** EXERCISE INSTRUCTIONS **
Look through the listing for the word "lines". Copy each line that has it.

BEGIN INPUT

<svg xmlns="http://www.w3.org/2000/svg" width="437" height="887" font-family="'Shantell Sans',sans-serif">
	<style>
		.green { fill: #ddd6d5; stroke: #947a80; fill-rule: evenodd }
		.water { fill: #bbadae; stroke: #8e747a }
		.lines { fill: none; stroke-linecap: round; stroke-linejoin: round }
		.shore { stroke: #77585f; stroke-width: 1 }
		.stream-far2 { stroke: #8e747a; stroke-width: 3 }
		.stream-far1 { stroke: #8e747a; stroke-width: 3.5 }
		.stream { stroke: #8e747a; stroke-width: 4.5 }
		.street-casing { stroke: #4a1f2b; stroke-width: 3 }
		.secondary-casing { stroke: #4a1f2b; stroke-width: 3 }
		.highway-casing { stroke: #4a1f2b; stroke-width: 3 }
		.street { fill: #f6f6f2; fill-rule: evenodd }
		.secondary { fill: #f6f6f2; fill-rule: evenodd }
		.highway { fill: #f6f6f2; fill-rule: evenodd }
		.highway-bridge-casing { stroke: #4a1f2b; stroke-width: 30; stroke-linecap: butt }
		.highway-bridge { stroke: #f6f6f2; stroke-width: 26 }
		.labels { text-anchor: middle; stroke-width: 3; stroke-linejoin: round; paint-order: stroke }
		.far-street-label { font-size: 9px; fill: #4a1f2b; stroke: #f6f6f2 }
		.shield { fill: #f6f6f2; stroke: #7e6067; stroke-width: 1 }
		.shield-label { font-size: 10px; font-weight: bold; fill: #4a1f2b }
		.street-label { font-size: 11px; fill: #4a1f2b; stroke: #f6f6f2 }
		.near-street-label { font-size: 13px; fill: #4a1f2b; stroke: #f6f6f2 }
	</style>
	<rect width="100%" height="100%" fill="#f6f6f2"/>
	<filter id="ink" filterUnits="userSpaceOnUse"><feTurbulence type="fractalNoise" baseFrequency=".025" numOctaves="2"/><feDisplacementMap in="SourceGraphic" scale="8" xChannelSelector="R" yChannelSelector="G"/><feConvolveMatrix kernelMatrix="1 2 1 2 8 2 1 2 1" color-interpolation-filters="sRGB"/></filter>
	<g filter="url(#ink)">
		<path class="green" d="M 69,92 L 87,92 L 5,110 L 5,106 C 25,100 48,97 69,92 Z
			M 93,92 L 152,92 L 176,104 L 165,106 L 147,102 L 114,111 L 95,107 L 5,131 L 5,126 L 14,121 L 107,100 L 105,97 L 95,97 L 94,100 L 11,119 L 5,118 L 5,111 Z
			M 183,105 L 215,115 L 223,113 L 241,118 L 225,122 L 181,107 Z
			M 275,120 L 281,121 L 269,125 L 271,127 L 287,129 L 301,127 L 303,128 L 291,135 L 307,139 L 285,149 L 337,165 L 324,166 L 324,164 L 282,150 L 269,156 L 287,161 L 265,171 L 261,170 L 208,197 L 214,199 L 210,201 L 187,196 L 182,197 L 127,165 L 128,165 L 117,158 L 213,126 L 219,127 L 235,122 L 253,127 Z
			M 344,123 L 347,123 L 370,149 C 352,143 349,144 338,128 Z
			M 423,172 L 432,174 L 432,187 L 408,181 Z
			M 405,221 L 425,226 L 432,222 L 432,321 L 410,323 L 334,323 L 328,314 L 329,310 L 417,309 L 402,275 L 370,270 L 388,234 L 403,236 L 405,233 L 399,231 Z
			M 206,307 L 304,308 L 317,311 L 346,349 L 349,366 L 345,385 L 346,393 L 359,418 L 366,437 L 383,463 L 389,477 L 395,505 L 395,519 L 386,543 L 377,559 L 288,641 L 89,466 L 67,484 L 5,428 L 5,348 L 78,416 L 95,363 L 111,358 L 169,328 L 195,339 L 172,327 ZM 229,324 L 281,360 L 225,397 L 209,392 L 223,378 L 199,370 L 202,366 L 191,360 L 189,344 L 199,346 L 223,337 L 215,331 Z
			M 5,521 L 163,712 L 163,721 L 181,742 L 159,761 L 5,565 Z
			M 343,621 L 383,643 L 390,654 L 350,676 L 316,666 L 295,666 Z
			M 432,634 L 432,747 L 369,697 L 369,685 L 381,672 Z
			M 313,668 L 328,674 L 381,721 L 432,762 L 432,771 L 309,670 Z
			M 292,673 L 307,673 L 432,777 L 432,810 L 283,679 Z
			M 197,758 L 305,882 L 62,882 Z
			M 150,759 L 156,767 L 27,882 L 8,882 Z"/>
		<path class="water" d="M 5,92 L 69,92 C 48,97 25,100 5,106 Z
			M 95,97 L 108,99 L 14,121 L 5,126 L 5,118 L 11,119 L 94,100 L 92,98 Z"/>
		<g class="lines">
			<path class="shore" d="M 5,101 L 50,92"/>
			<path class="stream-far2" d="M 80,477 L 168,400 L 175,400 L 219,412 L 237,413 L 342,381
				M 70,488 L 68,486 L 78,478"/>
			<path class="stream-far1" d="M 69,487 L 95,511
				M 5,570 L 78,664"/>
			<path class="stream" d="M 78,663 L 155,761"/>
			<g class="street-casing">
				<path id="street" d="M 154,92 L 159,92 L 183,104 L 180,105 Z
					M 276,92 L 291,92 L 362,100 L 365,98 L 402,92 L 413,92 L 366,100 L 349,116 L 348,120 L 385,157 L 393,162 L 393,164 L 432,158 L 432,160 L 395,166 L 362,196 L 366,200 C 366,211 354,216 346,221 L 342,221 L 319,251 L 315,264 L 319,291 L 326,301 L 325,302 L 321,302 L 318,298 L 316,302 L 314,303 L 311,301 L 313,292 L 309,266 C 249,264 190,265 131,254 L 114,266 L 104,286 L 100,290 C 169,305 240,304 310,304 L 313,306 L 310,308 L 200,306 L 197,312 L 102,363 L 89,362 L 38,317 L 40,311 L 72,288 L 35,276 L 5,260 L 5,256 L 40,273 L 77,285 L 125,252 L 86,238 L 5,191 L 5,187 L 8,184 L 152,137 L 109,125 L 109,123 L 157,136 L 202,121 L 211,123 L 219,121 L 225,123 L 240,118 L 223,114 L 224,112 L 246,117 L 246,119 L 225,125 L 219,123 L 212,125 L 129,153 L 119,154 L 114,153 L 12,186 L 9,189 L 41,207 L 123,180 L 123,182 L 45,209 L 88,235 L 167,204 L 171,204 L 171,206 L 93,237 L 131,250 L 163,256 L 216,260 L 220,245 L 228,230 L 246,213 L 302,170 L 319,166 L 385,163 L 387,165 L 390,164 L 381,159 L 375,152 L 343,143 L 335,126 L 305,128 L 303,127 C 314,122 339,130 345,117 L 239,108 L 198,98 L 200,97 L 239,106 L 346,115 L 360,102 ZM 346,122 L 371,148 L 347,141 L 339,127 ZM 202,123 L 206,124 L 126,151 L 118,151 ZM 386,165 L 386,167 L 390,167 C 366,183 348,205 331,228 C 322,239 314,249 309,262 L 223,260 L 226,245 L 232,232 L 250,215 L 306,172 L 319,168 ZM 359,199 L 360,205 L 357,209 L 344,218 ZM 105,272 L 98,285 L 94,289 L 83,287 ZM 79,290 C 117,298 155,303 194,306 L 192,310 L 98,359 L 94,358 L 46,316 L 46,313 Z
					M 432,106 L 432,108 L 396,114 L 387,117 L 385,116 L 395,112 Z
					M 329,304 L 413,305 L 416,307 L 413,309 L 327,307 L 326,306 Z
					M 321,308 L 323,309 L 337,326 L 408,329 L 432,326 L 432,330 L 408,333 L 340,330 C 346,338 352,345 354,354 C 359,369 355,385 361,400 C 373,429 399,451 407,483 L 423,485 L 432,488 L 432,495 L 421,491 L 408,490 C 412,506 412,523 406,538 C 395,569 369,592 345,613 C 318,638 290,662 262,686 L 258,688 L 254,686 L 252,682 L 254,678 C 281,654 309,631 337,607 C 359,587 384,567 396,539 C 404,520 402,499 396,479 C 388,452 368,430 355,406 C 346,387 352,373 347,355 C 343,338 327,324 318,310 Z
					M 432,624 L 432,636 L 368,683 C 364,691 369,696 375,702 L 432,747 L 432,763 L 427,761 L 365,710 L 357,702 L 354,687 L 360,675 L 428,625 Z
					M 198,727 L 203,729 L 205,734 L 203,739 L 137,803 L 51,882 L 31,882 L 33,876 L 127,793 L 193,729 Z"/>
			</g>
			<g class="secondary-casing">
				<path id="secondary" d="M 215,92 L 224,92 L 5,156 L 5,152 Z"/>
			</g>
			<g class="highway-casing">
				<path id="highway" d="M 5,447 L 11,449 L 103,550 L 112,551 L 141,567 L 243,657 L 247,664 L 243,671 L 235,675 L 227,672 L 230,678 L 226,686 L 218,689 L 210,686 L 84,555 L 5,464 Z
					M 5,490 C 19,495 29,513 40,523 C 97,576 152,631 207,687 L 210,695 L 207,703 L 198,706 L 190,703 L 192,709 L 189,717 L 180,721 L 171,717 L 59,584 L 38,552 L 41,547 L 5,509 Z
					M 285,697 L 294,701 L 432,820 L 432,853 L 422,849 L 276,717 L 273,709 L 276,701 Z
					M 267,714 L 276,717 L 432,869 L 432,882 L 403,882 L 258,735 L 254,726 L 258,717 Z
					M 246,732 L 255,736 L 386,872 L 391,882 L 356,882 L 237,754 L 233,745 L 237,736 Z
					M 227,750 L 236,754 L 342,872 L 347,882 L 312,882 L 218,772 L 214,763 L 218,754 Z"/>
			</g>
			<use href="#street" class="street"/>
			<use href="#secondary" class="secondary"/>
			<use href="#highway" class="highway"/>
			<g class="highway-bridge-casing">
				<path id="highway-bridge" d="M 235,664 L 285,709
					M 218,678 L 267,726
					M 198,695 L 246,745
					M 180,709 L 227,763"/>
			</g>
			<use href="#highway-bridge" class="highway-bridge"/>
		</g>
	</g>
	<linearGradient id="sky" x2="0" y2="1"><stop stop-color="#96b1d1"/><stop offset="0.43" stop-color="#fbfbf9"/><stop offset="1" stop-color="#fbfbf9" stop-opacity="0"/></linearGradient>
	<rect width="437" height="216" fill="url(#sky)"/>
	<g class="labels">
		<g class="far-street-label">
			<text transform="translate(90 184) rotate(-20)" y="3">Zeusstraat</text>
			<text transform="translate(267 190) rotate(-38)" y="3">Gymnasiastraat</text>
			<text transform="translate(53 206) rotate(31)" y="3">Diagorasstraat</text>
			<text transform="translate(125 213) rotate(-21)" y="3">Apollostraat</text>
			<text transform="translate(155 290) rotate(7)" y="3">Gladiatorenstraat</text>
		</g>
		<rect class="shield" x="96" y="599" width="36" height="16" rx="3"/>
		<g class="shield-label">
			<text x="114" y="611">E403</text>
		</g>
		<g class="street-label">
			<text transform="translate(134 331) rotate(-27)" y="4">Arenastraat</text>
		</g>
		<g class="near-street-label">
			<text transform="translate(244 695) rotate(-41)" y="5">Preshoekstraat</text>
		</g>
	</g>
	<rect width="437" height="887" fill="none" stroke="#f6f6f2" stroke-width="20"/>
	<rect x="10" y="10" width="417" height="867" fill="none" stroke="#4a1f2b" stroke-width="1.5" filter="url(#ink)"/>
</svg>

END INPUT

** SOLUTION TO THIS TASK **
		.lines { fill: none; stroke-linecap: round; stroke-linejoin: round }
		<g class="lines">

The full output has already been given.